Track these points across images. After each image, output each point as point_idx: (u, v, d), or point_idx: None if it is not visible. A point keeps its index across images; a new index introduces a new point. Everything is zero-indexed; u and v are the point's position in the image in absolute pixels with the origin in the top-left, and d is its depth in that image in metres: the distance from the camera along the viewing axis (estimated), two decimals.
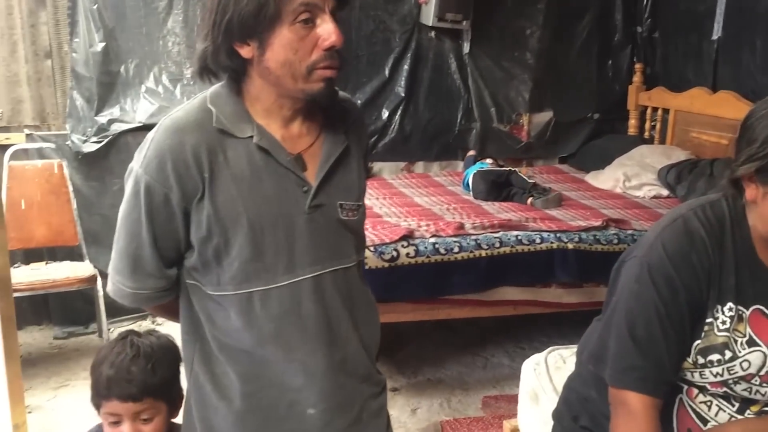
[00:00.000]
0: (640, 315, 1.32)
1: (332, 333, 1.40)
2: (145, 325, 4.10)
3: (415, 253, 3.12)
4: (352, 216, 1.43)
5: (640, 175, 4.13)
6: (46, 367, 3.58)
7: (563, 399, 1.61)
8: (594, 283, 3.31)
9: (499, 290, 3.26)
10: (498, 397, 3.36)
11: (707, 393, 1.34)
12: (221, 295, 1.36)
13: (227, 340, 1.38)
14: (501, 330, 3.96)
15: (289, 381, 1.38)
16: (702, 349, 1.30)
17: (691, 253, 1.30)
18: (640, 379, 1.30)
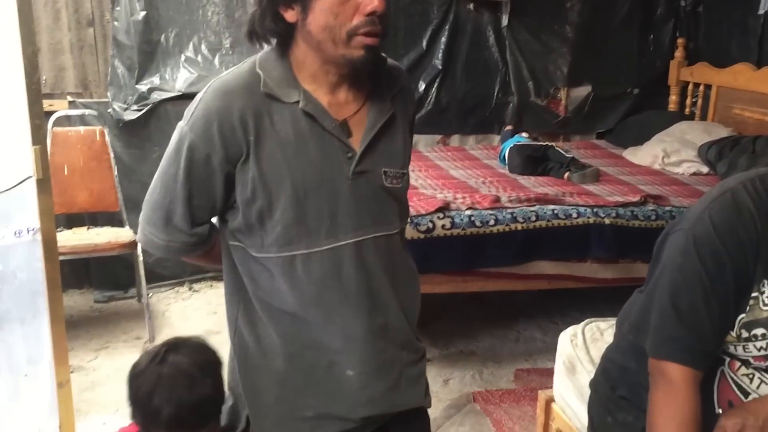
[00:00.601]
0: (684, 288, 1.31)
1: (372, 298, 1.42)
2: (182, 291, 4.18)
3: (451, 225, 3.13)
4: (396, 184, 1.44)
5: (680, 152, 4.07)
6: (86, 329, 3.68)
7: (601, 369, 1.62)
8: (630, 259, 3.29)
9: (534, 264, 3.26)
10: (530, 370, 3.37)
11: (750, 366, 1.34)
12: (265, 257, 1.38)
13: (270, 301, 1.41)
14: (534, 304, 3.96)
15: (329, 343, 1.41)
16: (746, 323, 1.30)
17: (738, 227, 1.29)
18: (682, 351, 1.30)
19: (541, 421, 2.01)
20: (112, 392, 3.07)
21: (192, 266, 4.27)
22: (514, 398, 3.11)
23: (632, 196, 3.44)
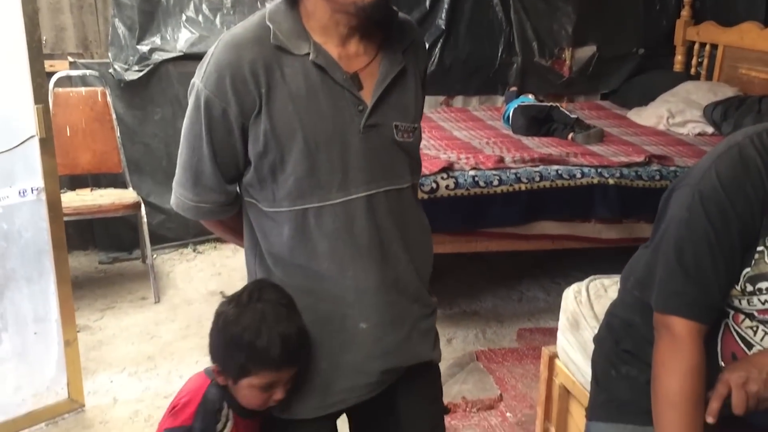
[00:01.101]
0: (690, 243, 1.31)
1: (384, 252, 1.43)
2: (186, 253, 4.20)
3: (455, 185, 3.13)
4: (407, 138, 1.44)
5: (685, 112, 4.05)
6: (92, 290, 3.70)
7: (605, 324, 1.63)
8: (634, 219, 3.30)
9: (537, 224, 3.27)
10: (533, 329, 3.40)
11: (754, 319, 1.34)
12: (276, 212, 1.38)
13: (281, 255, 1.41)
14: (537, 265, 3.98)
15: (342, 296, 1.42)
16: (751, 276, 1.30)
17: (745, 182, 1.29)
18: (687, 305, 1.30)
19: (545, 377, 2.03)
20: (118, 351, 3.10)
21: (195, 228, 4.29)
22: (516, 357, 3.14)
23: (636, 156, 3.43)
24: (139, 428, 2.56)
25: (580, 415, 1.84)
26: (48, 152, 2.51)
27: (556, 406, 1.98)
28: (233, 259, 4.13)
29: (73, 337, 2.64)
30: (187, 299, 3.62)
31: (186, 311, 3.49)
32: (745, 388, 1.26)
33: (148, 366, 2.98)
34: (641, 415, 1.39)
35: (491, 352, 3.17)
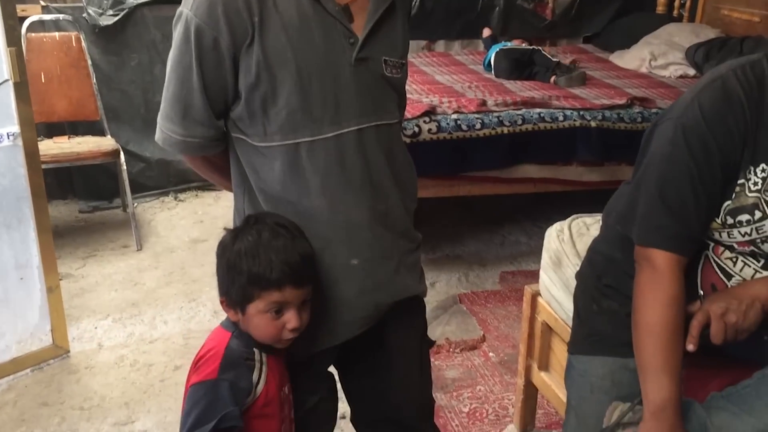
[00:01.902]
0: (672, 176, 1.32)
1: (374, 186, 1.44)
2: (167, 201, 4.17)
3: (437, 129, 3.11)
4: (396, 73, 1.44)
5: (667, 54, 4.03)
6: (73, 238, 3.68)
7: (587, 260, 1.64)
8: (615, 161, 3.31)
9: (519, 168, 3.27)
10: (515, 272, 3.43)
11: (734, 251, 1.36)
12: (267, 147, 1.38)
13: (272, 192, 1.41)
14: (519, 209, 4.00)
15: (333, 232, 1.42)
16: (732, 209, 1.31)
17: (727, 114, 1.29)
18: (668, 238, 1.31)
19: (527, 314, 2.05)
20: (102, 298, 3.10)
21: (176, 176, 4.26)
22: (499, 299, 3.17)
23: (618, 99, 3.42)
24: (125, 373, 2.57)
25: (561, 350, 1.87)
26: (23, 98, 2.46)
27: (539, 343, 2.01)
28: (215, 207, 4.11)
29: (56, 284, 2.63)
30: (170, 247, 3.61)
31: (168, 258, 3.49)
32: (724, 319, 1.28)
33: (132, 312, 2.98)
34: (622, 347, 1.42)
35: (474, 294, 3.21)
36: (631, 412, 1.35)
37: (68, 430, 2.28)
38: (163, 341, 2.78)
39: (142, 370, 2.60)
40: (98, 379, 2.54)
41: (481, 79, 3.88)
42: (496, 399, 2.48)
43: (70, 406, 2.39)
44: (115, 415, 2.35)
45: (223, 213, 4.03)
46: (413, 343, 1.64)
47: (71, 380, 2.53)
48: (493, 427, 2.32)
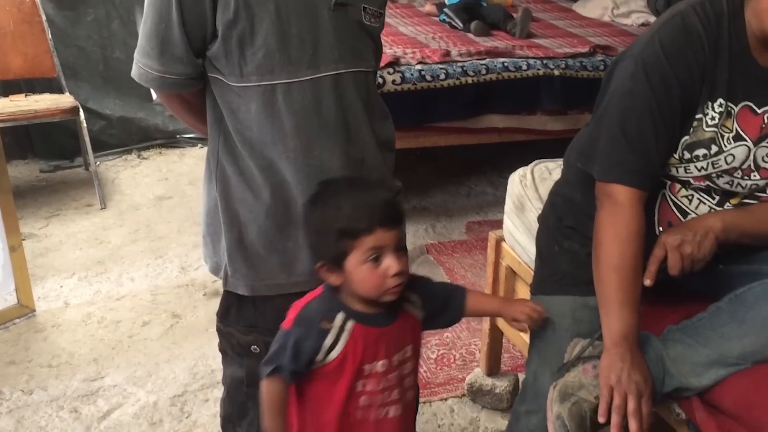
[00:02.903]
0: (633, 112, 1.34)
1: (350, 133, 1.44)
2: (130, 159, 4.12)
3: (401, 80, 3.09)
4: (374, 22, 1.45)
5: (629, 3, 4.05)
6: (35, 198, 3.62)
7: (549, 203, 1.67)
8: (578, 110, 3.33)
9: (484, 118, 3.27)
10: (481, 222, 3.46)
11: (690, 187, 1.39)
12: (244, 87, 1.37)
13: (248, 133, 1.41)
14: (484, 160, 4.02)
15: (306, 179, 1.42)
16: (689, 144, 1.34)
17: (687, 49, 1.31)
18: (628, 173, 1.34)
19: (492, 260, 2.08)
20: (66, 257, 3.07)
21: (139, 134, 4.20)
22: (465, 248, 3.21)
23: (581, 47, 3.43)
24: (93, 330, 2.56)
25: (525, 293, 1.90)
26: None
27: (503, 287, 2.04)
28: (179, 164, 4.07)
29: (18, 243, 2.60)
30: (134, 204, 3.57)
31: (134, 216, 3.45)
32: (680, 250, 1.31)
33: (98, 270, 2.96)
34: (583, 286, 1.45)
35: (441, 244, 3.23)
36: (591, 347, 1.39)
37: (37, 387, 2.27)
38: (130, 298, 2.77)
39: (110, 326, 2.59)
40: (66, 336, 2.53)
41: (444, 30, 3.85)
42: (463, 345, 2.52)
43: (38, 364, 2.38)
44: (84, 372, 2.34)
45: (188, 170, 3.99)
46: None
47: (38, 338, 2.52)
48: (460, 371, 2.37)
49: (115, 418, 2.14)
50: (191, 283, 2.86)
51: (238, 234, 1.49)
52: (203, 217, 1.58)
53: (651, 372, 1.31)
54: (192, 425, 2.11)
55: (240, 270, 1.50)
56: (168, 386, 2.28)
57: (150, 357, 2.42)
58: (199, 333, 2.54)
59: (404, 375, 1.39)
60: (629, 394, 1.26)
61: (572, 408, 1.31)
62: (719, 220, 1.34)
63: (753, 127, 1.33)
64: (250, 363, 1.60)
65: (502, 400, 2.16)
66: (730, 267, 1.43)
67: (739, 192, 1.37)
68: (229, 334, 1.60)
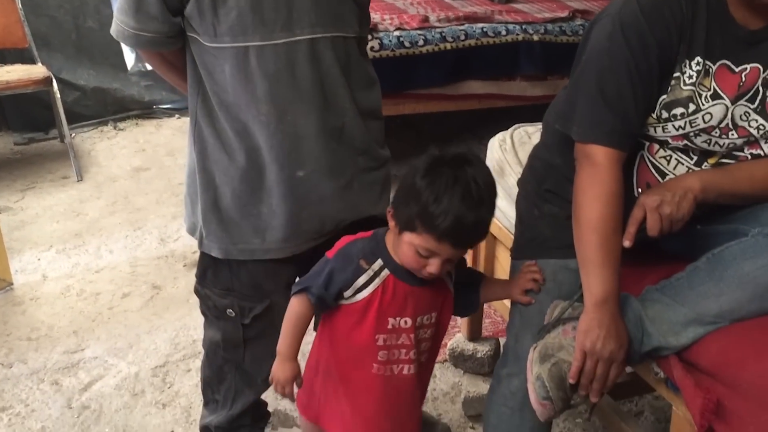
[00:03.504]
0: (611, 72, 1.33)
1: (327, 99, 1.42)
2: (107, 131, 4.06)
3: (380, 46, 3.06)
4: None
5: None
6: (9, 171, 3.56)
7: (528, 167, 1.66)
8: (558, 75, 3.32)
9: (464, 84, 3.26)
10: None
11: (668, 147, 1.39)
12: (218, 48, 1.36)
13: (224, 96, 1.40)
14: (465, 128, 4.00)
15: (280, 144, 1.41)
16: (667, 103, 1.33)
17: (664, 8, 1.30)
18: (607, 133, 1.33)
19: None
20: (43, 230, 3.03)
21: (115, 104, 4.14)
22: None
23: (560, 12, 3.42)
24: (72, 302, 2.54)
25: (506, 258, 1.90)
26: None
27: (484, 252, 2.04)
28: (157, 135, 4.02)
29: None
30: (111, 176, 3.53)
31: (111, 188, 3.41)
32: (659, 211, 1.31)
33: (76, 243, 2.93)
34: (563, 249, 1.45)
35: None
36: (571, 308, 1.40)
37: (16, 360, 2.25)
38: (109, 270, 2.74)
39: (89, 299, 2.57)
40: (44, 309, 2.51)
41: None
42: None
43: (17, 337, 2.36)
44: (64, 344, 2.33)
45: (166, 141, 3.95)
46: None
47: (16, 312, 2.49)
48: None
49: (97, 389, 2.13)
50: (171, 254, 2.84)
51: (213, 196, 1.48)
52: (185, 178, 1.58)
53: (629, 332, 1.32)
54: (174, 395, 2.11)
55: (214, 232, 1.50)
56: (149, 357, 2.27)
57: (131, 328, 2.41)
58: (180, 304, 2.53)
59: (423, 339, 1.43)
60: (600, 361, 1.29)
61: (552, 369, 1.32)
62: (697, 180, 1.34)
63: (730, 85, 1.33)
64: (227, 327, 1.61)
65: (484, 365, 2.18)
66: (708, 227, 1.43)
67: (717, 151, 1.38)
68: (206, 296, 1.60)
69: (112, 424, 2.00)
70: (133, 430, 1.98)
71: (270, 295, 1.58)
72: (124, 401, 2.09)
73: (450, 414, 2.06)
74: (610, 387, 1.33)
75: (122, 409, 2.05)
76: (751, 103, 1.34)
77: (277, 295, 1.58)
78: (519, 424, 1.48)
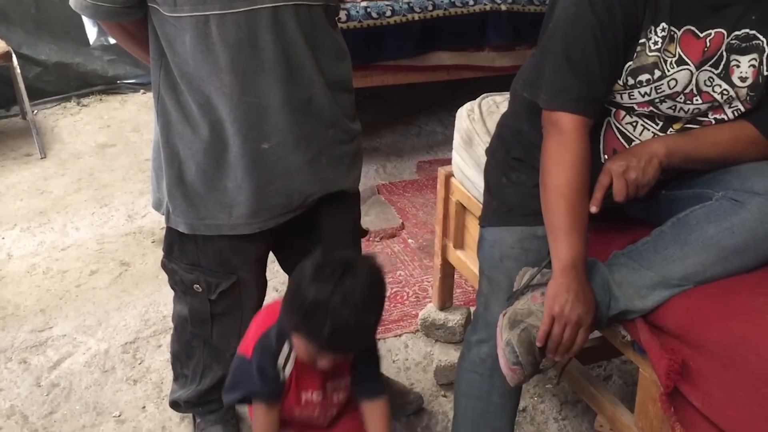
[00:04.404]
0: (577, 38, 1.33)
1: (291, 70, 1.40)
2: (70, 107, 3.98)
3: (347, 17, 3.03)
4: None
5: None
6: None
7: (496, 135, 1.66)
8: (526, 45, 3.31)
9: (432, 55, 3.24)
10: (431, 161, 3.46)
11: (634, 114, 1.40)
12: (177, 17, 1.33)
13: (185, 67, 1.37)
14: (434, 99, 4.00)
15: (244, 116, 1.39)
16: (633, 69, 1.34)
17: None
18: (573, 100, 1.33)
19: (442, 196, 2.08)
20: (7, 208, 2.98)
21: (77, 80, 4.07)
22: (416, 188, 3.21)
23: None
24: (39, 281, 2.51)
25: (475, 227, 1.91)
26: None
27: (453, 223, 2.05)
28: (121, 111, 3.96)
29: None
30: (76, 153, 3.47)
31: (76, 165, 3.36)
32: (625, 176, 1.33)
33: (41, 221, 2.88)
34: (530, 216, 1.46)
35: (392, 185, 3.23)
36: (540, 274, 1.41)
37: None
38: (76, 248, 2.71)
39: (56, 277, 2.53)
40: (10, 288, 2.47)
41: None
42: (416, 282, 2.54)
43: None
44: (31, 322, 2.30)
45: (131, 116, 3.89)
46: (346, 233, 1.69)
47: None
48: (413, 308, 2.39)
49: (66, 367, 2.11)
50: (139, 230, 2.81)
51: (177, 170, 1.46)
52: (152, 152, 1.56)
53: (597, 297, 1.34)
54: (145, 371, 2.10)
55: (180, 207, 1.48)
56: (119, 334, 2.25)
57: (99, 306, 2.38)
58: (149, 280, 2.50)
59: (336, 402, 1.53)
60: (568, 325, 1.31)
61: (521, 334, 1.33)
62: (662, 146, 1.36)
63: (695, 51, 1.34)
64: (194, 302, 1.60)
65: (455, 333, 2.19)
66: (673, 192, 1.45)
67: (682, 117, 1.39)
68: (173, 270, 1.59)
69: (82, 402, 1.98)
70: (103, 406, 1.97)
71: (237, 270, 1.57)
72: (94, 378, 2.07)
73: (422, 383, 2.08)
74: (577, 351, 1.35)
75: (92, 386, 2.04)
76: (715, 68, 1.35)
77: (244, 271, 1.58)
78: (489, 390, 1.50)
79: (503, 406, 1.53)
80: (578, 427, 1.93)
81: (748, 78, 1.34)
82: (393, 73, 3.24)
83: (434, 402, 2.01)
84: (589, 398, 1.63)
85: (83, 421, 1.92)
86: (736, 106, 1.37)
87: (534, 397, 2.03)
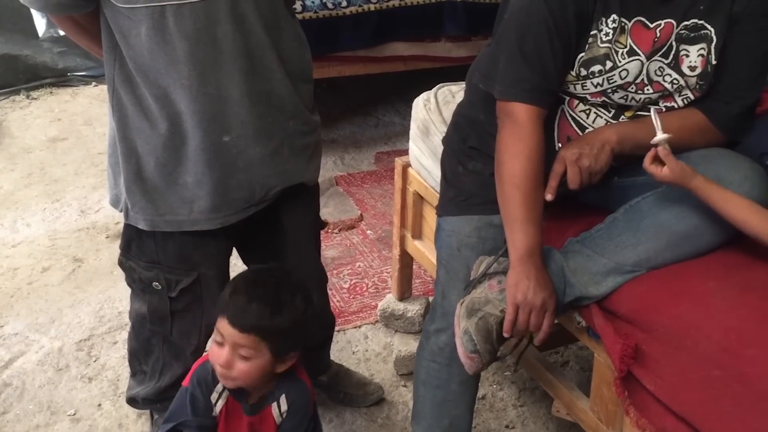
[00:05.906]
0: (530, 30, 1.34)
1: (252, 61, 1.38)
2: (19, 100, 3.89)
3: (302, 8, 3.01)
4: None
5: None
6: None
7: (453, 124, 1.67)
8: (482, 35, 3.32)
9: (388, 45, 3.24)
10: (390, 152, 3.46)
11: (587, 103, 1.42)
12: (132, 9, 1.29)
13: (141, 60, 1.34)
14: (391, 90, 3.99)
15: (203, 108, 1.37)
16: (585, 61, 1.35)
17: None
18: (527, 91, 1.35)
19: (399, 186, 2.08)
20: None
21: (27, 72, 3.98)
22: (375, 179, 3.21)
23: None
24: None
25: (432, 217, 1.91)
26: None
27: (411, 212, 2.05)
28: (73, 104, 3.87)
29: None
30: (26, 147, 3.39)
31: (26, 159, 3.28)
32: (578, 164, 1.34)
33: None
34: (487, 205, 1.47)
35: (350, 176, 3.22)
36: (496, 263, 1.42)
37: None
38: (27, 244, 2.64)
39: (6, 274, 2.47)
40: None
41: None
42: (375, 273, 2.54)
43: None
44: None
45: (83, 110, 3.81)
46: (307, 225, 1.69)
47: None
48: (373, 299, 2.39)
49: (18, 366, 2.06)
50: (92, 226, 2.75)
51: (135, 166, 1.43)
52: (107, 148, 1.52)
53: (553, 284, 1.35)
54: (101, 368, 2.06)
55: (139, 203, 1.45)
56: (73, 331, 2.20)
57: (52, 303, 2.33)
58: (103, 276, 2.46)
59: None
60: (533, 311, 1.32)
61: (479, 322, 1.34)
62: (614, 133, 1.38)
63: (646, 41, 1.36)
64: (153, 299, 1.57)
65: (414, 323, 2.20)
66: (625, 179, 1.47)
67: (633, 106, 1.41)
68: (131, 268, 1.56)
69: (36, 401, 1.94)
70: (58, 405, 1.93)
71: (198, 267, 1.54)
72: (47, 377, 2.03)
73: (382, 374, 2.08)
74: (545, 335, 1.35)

◆ ◆ ◆ ◆ ◆

__ASSIGNMENT__: Only one stretch of the listing above is to be duplicated: the lines from the one containing "55: (240, 270, 1.50)" through the one containing "78: (519, 424, 1.48)", both included. Copy them exactly, minus the pictures.

__TASK SOLUTION__:
55: (240, 270, 1.50)
56: (168, 386, 2.28)
57: (150, 357, 2.42)
58: (199, 333, 2.54)
59: (404, 375, 1.39)
60: (629, 394, 1.26)
61: (572, 408, 1.31)
62: (719, 220, 1.34)
63: (753, 127, 1.33)
64: (250, 363, 1.60)
65: (502, 400, 2.16)
66: (730, 267, 1.43)
67: (739, 192, 1.37)
68: (229, 334, 1.60)
[00:03.504]
0: (611, 72, 1.33)
1: (327, 99, 1.42)
2: (107, 131, 4.06)
3: (380, 46, 3.06)
4: None
5: None
6: (9, 171, 3.56)
7: (528, 167, 1.66)
8: (558, 75, 3.32)
9: (464, 84, 3.26)
10: None
11: (668, 147, 1.39)
12: (218, 48, 1.36)
13: (224, 96, 1.40)
14: (465, 128, 4.00)
15: (280, 144, 1.41)
16: (667, 103, 1.33)
17: (664, 8, 1.30)
18: (607, 133, 1.33)
19: None
20: (43, 230, 3.03)
21: (115, 104, 4.14)
22: None
23: (560, 12, 3.42)
24: (72, 302, 2.54)
25: (506, 258, 1.90)
26: None
27: (484, 252, 2.04)
28: (157, 135, 4.02)
29: None
30: (111, 176, 3.53)
31: (111, 188, 3.41)
32: (659, 211, 1.31)
33: (76, 243, 2.93)
34: (563, 249, 1.45)
35: None
36: (571, 308, 1.40)
37: (16, 360, 2.25)
38: (109, 270, 2.74)
39: (89, 299, 2.57)
40: (44, 309, 2.51)
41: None
42: None
43: (17, 337, 2.36)
44: (64, 344, 2.33)
45: (166, 141, 3.95)
46: None
47: (16, 312, 2.49)
48: None
49: (97, 389, 2.13)
50: (171, 254, 2.84)
51: (213, 196, 1.48)
52: (185, 178, 1.58)
53: (629, 332, 1.32)
54: (174, 395, 2.11)
55: (214, 232, 1.50)
56: (149, 357, 2.27)
57: (131, 328, 2.41)
58: (180, 304, 2.53)
59: (423, 339, 1.43)
60: (600, 361, 1.29)
61: (552, 369, 1.32)
62: (697, 180, 1.34)
63: (730, 85, 1.33)
64: (227, 327, 1.61)
65: (484, 365, 2.18)
66: (708, 227, 1.43)
67: (717, 151, 1.38)
68: (206, 296, 1.60)
69: (112, 424, 2.00)
70: (133, 430, 1.98)
71: (270, 295, 1.58)
72: (124, 401, 2.09)
73: (450, 414, 2.06)
74: (610, 387, 1.33)
75: (122, 409, 2.05)
76: (751, 103, 1.34)
77: (277, 295, 1.58)
78: (519, 424, 1.48)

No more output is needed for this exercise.